Is the search for antivirals more affordable than a vaccine?
It is more possible to have antivirals earlier than a vaccine. In fact, Remdesivir, which is much talked about now, was originally designed to treat Ebola patients. But its mechanism of action is so basic that it can easily be adapted for use against other viruses. It belongs to a class of antivirals that are so-called nucleotide analogues. Nucleotides are the building blocks of the virus genome (and ours, of course). Analogues carry chemical modifications that once incorporated into the replicating genome prevent it from continuing. It is as if we were piling up pieces of Lego and suddenly, we introduce a defective one; from then on, we can no longer add more. This does not mean that Remdesivir will work optimally with any virus; there will be some that respond better than others to treatment. It seems that the SARS-CoV-2 trials are promising. However, I recently read on the NIH website that this drug reduces the time patients are admitted from 15 days to 11 days on average, which may be beneficial to the health system because it allows ICU beds to be released sooner, but in individual terms, it doesn't seem to be much of an improvement either.

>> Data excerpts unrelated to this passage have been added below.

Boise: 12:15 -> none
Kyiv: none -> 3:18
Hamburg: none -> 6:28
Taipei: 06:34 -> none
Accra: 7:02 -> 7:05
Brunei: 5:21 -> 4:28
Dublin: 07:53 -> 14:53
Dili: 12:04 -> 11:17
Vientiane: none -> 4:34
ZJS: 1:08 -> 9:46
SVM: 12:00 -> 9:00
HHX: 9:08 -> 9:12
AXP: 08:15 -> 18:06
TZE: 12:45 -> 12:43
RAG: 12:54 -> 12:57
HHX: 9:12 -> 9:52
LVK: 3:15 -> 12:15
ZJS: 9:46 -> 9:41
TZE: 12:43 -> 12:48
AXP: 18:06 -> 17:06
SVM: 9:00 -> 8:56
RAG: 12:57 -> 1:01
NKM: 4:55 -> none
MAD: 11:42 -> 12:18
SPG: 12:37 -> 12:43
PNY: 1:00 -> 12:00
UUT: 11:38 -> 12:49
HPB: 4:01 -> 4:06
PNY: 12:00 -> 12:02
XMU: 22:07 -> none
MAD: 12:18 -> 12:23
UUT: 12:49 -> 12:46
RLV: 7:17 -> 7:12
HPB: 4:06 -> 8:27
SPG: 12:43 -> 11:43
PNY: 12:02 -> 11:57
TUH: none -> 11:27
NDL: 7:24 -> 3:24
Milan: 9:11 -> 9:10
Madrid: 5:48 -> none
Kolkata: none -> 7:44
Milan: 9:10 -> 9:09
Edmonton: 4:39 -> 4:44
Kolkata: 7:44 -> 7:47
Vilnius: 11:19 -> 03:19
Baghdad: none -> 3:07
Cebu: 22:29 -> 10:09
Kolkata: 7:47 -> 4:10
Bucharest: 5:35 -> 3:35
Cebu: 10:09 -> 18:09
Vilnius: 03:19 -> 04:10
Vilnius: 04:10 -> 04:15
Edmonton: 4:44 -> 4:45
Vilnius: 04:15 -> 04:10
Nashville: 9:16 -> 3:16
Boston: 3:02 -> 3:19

Another way to get antivirals is to redesign existing drugs and apply them to this coronavirus.
Many of the existing antiviral drugs are being redesigned. You have a molecule that you know works against a virus related or not to the one you want to attack now and you do in silico studies to see what modifications you would have to make to that molecule to increase its activity against the new virus. For example, the antivirals that were developed against SARS-CoV in 2002, you can redesign them on the computer, chemically synthesize them - which is relatively easy or fast - and apply them to SARS-CoV-2. Test them in cell cultures as a first phase, then in animals, and then in patients. That, in principle, is faster than a vaccine, already parts of a molecular structure that you know works against something that looks like SARS-CoV-2.